• _Atividade_:
Segundo o trecho sobre Santa Febe, qual é o status litúrgico do dia 3 de setembro na edição mais recente do Martirológio Romano?
━━━ Trecho fornecido ━━━
02 Setembro 2022
No dia 3 de setembro, o Martirológio Romano recorda duas figuras de santos que foram importantes para o desenvolvimento histórico do cristianismo. Apenas um dos dois, porém, goza do reconhecimento que um santo merece: São Gregório Magno. O outro caso, de Santa Febe, é desconhecido da grande maioria.
Quem era Febe? Por que ela foi importante na história do cristianismo? E por que não a recordamos?
Phyllis Zagano, escritora e renomada estudiosa da história da Igreja, explica-nos isso ilustrando os acontecimentos desses dois diáconos da Igreja antiga, um elevado ao pontificado, a outra, destinado quase ao esquecimento... talvez por ser mulher. Para aprofundar o tema do diaconato feminino, remetemos também ao excelente estudo editado por Serena Noceti, intitulado “Diacone. Quale ministero per quale chiesa?” [Diáconas. Qual ministério para qual Igreja?] (Ed. Queriniana 2017).
O artigo foi publicado em Teologi@Internet, 01-09-2022. A tradução é de Moisés Sbardelotto.
Para o Papa Francisco foi bastante fácil elevar o nível da celebração litúrgica do dia 22 de julho, dedicada a Santa Maria Madalena, apóstola dos apóstolos. Mas o pontífice encontraria dificuldades se tentasse honrar Santa Febe em igual medida, no dia 3 de setembro. Ora, o dia 22 de julho é um dia de grande festa para a Igreja Católica, enquanto Febe nem sequer tem um formulário litúrgico próprio.
Febe – é preciso lembrar – é aquela que levou a carta de Paulo aos fiéis da Urbe (Romanos 16,1-2). Talvez pelo fato de Paulo apresentar Febe como diácona, o trecho não está presente em alguns dos lecionários atualmente em uso na liturgia católica.
De fato, a sua festa não é celebrada no catolicismo romano, embora Febe esteja inserida desde sempre entre os santos dos quais se faz memória no dia 3 de setembro. Ela permanece indicada na edição mais recente do Martirológio Romano, em que o status litúrgico da data não é nem de festa nem de memória, mas de simples “comemoração”.
Ícone de Santa Febe (Foto: Wikimedia Commons)
━━━ Linhas exibidas ━━━
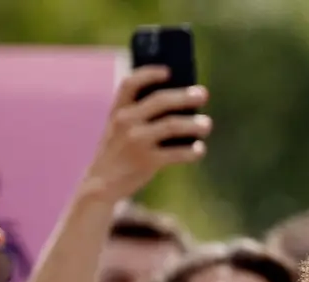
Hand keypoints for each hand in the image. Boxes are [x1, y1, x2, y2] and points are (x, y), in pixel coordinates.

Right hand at [82, 68, 210, 202]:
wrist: (102, 183)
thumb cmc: (120, 152)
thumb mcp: (121, 130)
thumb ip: (141, 116)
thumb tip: (182, 106)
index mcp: (118, 110)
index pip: (130, 83)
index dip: (149, 73)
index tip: (169, 70)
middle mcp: (125, 121)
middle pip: (160, 101)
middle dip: (184, 96)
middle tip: (203, 94)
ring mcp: (136, 141)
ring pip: (172, 125)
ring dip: (194, 123)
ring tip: (207, 124)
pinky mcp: (146, 161)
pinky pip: (176, 153)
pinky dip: (191, 151)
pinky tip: (200, 149)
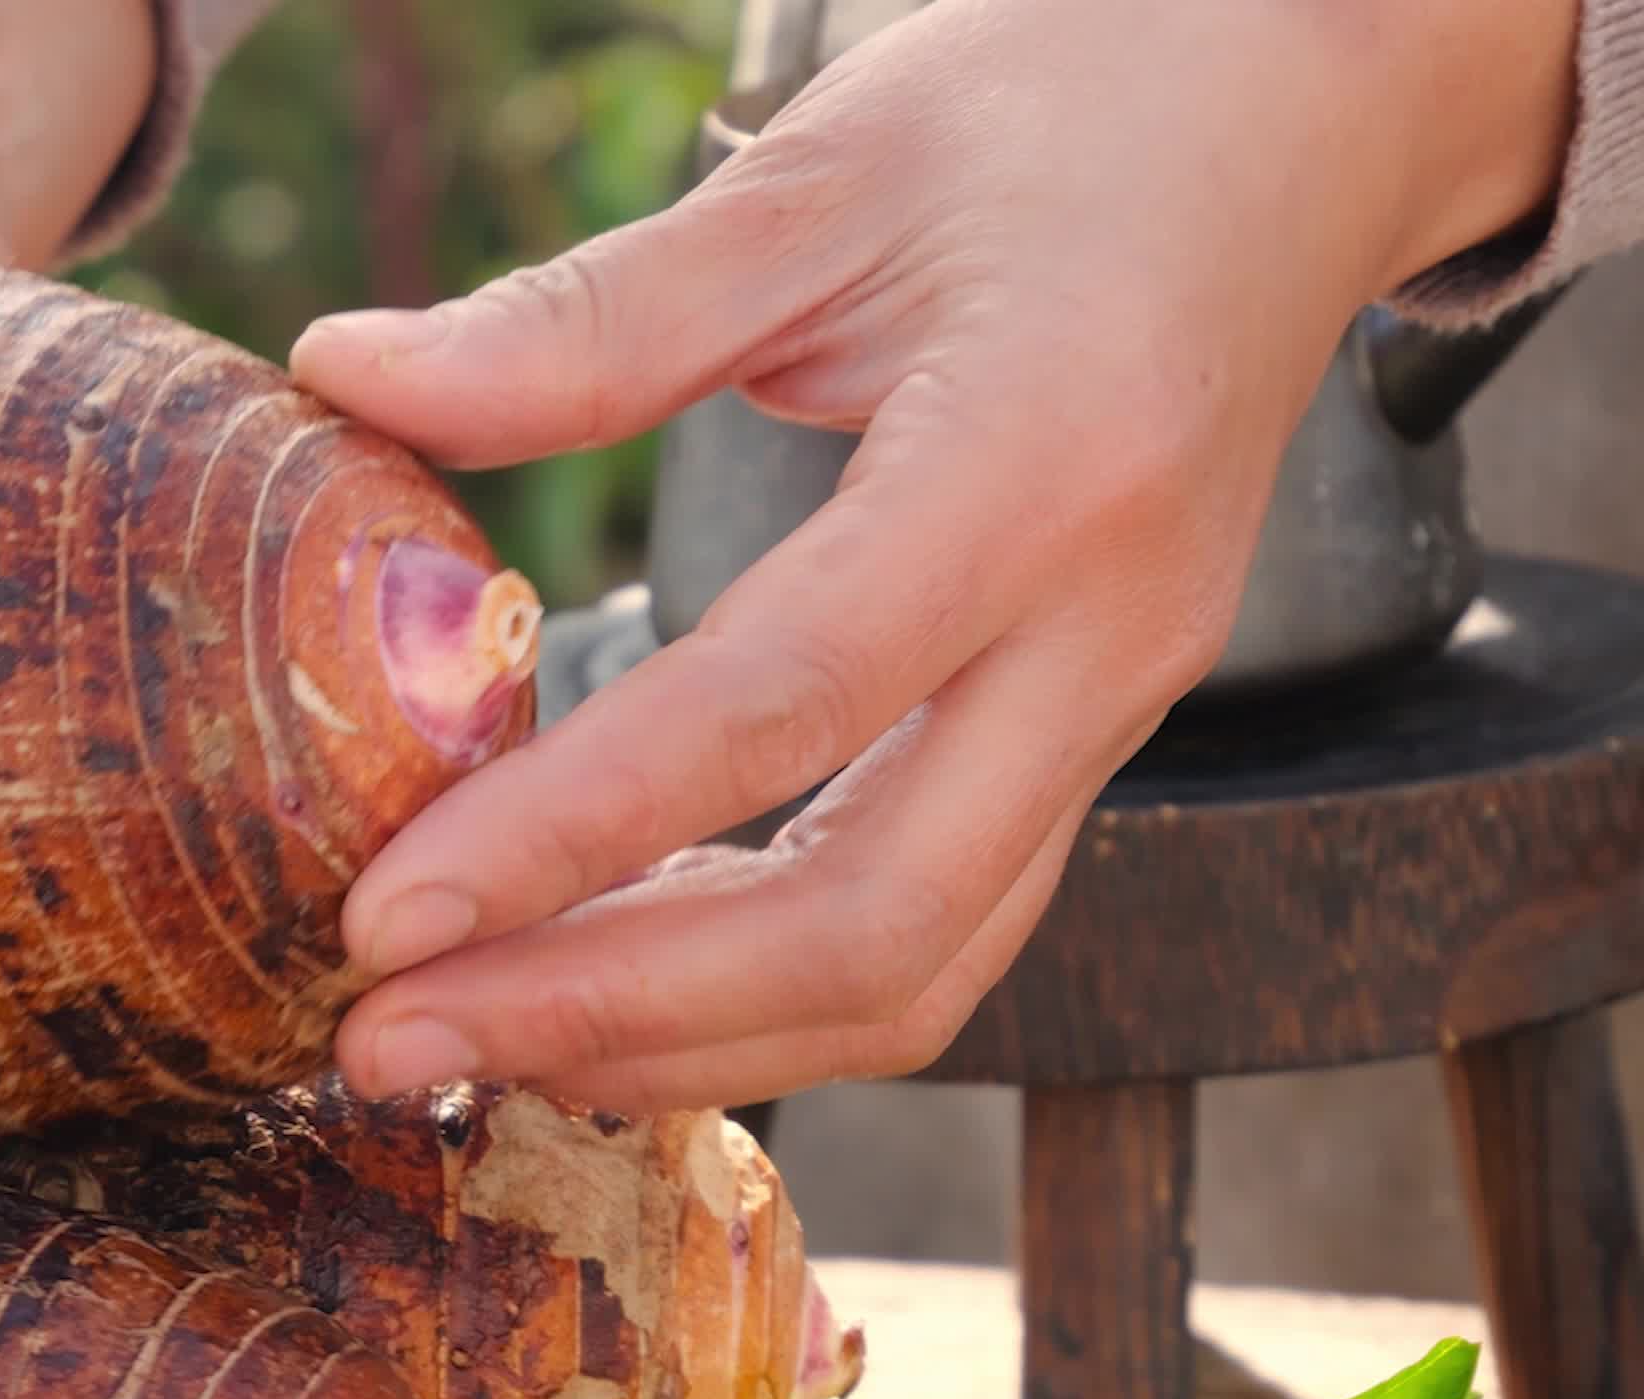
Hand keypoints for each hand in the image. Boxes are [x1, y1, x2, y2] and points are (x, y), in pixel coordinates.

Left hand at [295, 0, 1579, 1113]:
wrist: (1300, 119)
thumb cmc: (1073, 112)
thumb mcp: (825, 174)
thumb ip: (591, 311)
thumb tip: (343, 376)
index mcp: (1042, 469)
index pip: (779, 707)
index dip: (569, 840)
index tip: (386, 921)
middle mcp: (1108, 637)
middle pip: (869, 924)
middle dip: (611, 1014)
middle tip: (384, 1041)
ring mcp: (1117, 714)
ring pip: (913, 974)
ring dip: (680, 1041)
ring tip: (467, 1041)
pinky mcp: (1088, 745)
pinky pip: (934, 933)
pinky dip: (759, 998)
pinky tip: (603, 989)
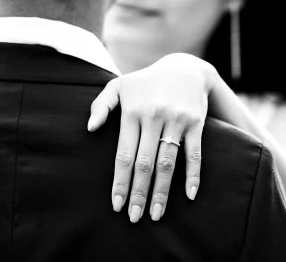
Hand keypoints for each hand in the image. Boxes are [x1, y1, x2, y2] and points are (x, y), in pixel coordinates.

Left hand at [87, 53, 211, 222]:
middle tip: (134, 218)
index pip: (124, 154)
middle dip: (139, 193)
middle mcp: (154, 117)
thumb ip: (101, 105)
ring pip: (168, 162)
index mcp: (132, 112)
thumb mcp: (119, 86)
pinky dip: (193, 175)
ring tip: (157, 214)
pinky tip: (189, 196)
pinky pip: (195, 153)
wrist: (185, 68)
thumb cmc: (146, 82)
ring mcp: (176, 120)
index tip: (116, 205)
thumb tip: (90, 128)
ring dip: (162, 191)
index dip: (120, 181)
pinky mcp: (196, 123)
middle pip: (145, 163)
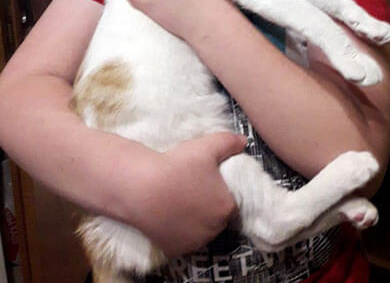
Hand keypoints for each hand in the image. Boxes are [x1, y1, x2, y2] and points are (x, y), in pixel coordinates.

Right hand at [125, 132, 246, 256]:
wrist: (142, 187)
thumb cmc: (178, 165)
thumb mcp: (207, 146)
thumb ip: (229, 142)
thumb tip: (243, 141)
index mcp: (226, 207)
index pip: (231, 202)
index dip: (221, 193)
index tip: (208, 183)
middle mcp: (214, 229)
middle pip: (217, 218)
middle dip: (209, 207)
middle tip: (193, 190)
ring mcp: (194, 242)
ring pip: (200, 231)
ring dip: (195, 221)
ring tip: (179, 203)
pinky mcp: (174, 250)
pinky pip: (181, 241)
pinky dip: (178, 232)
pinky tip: (169, 217)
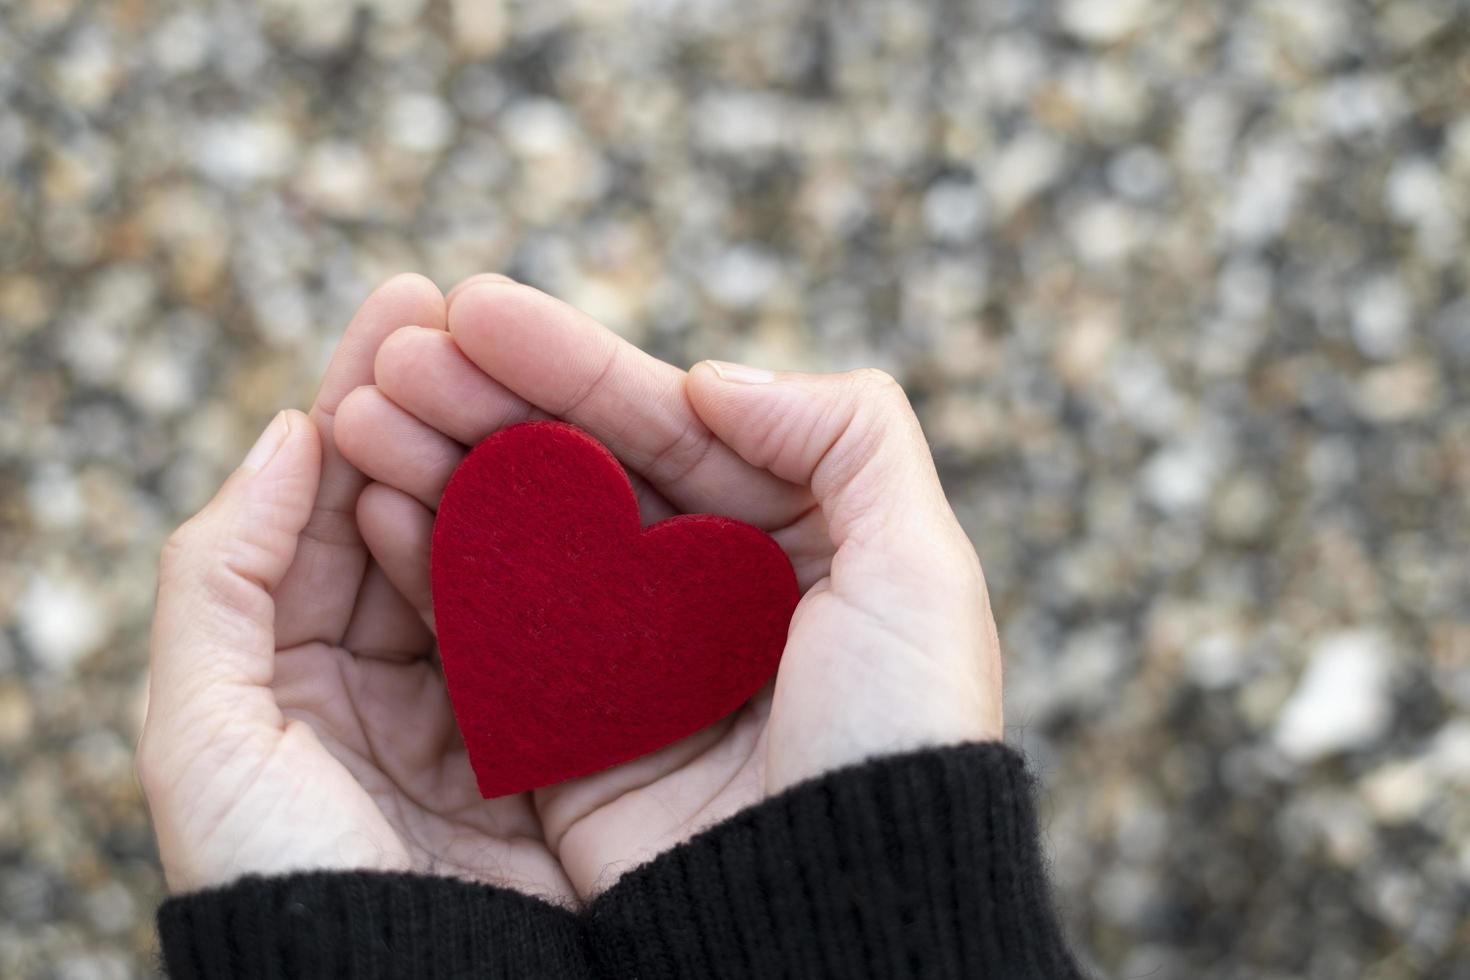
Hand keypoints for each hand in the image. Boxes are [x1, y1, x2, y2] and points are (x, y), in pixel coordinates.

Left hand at [137, 276, 576, 902]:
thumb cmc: (276, 869)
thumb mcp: (202, 720)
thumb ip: (224, 571)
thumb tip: (288, 435)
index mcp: (287, 664)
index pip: (326, 503)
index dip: (358, 400)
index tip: (404, 304)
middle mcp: (382, 672)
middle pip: (412, 510)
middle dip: (439, 407)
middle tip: (473, 308)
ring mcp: (472, 699)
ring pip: (487, 552)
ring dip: (501, 459)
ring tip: (525, 363)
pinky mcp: (549, 732)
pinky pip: (551, 619)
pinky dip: (560, 547)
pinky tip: (580, 474)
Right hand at [334, 276, 1001, 898]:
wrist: (849, 911)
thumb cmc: (898, 737)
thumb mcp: (923, 568)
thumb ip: (849, 435)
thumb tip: (711, 376)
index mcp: (787, 538)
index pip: (666, 423)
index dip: (571, 360)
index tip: (473, 305)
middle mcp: (702, 592)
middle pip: (582, 469)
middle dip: (488, 398)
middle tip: (395, 346)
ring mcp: (631, 660)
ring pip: (525, 536)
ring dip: (443, 462)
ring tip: (364, 402)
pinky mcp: (573, 732)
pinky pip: (490, 631)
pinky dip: (434, 563)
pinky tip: (377, 501)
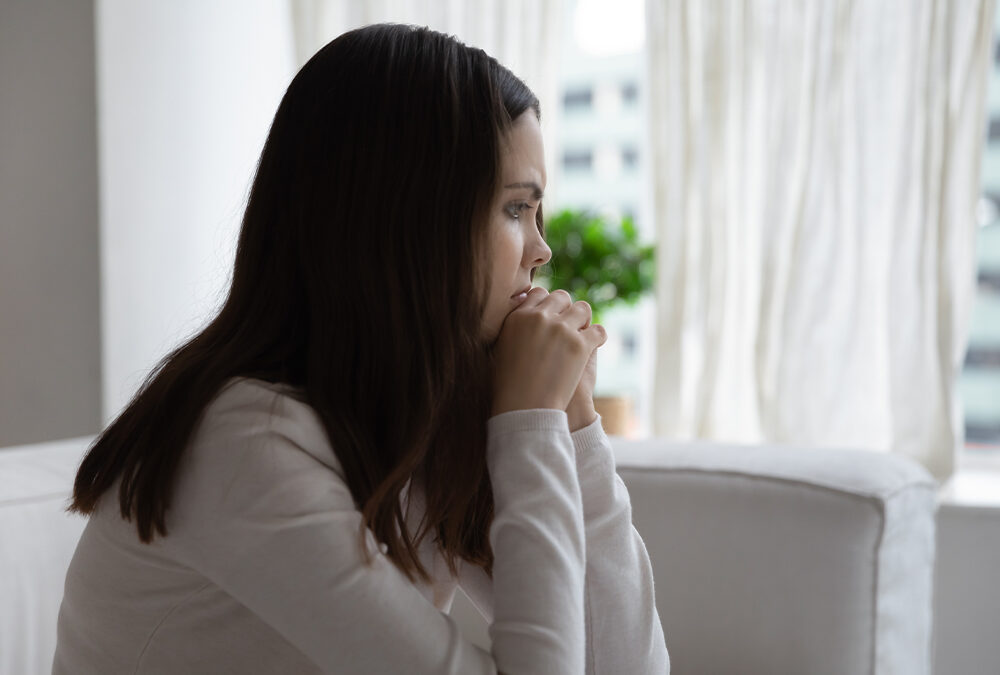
━━━
• _Resposta abaixo_:
Não é nem de festa nem de memória, mas de simples “comemoração”.